Prerequisites

Because this article is meant as a deep dive into regular expressions, it is best to already have a basic understanding of them.

Introduction

Regular Expressions, commonly known as regex, are a powerful tool for pattern matching in text.

However, not all regex engines behave the same way. Under the hood, regex engines rely on different implementations of finite automata – namely, non-deterministic finite automata (NFA) and deterministic finite automata (DFA).

This article will explain the key differences between NFAs and DFAs, show why knowing the regex engine you’re using matters, and offer practical advice for writing safe and efficient patterns.

Basics of finite automata

What is a finite automaton

A finite automaton, or finite-state automaton (FSA) is a mathematical model of computation. An FSA is formally defined by:

  • A finite set of states $Q$,
  • A finite set of input symbols called the alphabet $\Sigma$,
  • A set of transitions, formally defined by a transition function $\delta: Q \times \Sigma \mapsto P(Q)$, where $P(Q)$ denotes the power set of $Q$,
  • An initial state $q_0 \in Q$, and
  • A set of final states $F \subseteq Q$.

It is an abstract machine that can be in exactly one of any state of $Q$ at any given time. The FSA can change from one state to another in response to some inputs; changes from one state to another are called transitions.

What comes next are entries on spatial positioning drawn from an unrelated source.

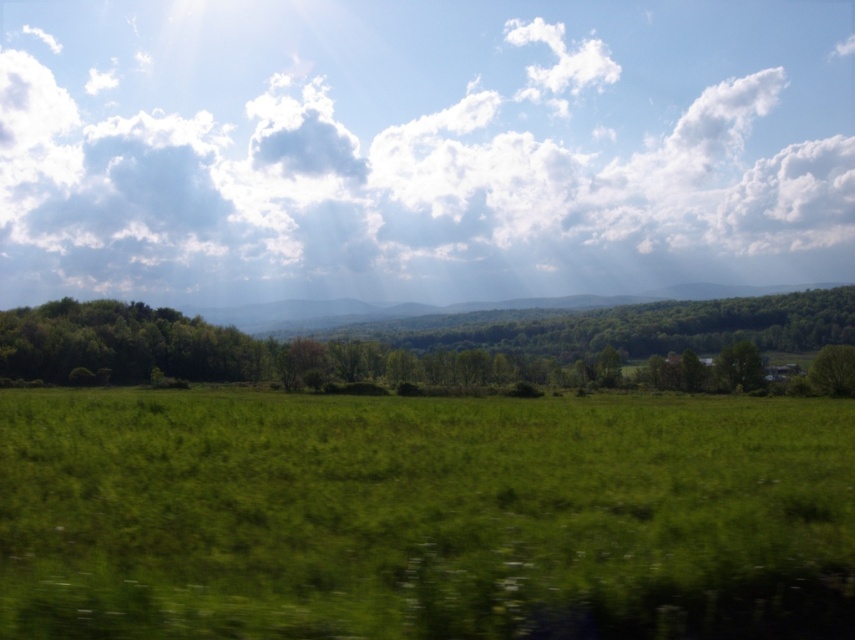
Question: Where is white fluffy cloud at upper center located in relation to green grassy field at center in the image?

Choices:
 (A) right
 (B) left

Answer: (B)

Question: Does white fluffy cloud at upper center come in front of green leafy trees at left?

Choices:
 (A) no
 (B) yes

Answer: (A)

Question: Which of the following is the farthest from the observer?

Choices:
 (A) green leafy tree at right
 (B) green leafy tree at center
 (C) green leafy tree at center-right
 (D) green grassy field at center

Answer: (C)

Question: Which of the following is the farthest from the observer?

Choices:
 (A) (653, 308)
 (B) (747, 372)
 (C) (823, 380)
 (D) (664, 244)

Answer: (D)

Question: Can you confirm if white fluffy cloud at upper center is positioned above green leafy tree at center?

Choices:
 (A) no
 (B) yes

Answer: (B)

Question: Which of these objects is positioned farthest from the green leafy tree at right?

Choices:
 (A) green leafy tree at center-right
 (B) white fluffy cloud at upper center
 (C) green grassy field at center

Answer: (B)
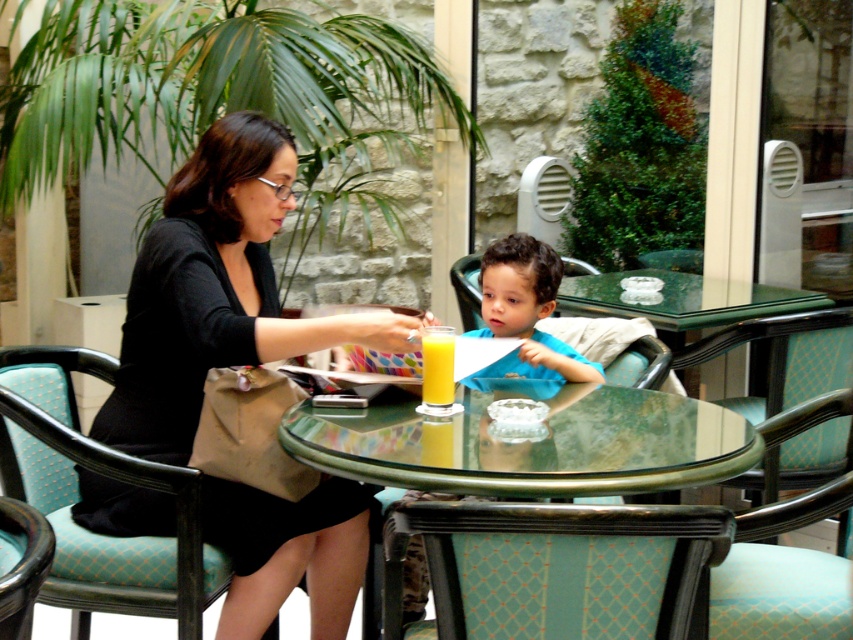
Is textured teal fabric chair at lower center wider than teal fabric chair at left?

Yes, textured teal fabric chair at lower center is wider than teal fabric chair at left.

Between textured teal fabric chair at lower center and teal fabric chair at left, which one appears on the left side from the viewer's perspective?

From the viewer's perspective, teal fabric chair at left appears more on the left side.

Locate an element on the screen. This screenshot has width=853, height=640. textured teal fabric chair at lower center is located at coordinates (560, 568).

Does teal fabric chair at left have a lesser height compared to yellow glass at center?

No, teal fabric chair at left is not shorter than yellow glass at center.

Which is more to the left, teal fabric chair at left or yellow glass at center?

teal fabric chair at left

Who is more distant from viewer, (94,560) or (444,356)?

Positioned behind is point (444,356).

At what (x,y) coordinates should I click in order to perform the action: click on teal fabric chair at left. Please return your answer as a coordinate pair (x, y). This screenshot has width=853, height=640. Looking at the image, I should click on (107, 477).

How distant is transparent glass table at center from yellow glass at center?

transparent glass table at center and yellow glass at center are 11.77 inches apart.

Which is in front, point (355, 416) or point (437, 416)?

Point (355, 416) is more forward.

Image resolution: width=853 pixels, height=640 pixels. Find the location of `transparent glass table at center`. transparent glass table at center is located at coordinates (531, 444).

“An example of a simple mechanism that can be modeled by a state machine is a turnstile. A turnstile, used to control access to subways and amusement park rides, is a gate with three rotating arms at waist height, one across the entryway. Initially the arms are locked, blocking the entry, preventing patrons from passing through. Depositing a coin or token in a slot on the turnstile unlocks the arms, allowing a single customer to push through. After the customer passes through, the arms are locked again until another coin is inserted.

Considered as a state machine, the turnstile has two possible states: Locked and Unlocked. There are two possible inputs that affect its state: putting a coin in the slot (coin) and pushing the arm (push). In the locked state, pushing on the arm has no effect; no matter how many times the input push is given, it stays in the locked state. Putting a coin in – that is, giving the machine a coin input – shifts the state from Locked to Unlocked. In the unlocked state, putting additional coins in has no effect; that is, giving additional coin inputs does not change the state. A customer pushing through the arms gives a push input and resets the state to Locked.

Wikipedia

---
config:
    theme: 'forest'
---
flowchart LR
    u(("Unlocked")) & l(("Locked")) --Coin--> u
    u & l --Push--> l

How this relates to regular expressions

According to Kleene’s Theorem, a language is regular if and only if it can be recognized by a finite automaton. This means that every regular expression corresponds to some finite automaton, and vice-versa.

For example, the regular expression /ab*/ could be represented by the following automata:

---
config:
    theme: 'forest'
---
flowchart LR
    s(("start")) --> a((" ")) --a--> b((" ")) --b--> c(("end")) --b--> c

Deterministic Finite Automata (DFA) vs Non-Deterministic Finite Automata (NFA)

NFA Definition

An NFA allows a state to have multiple transitions for the same input symbol. It also allows empty transitions, denoted as $\epsilon$ transitions, that the automaton can choose to follow without consuming any input. In such cases, the automaton needs to decide which transition to follow.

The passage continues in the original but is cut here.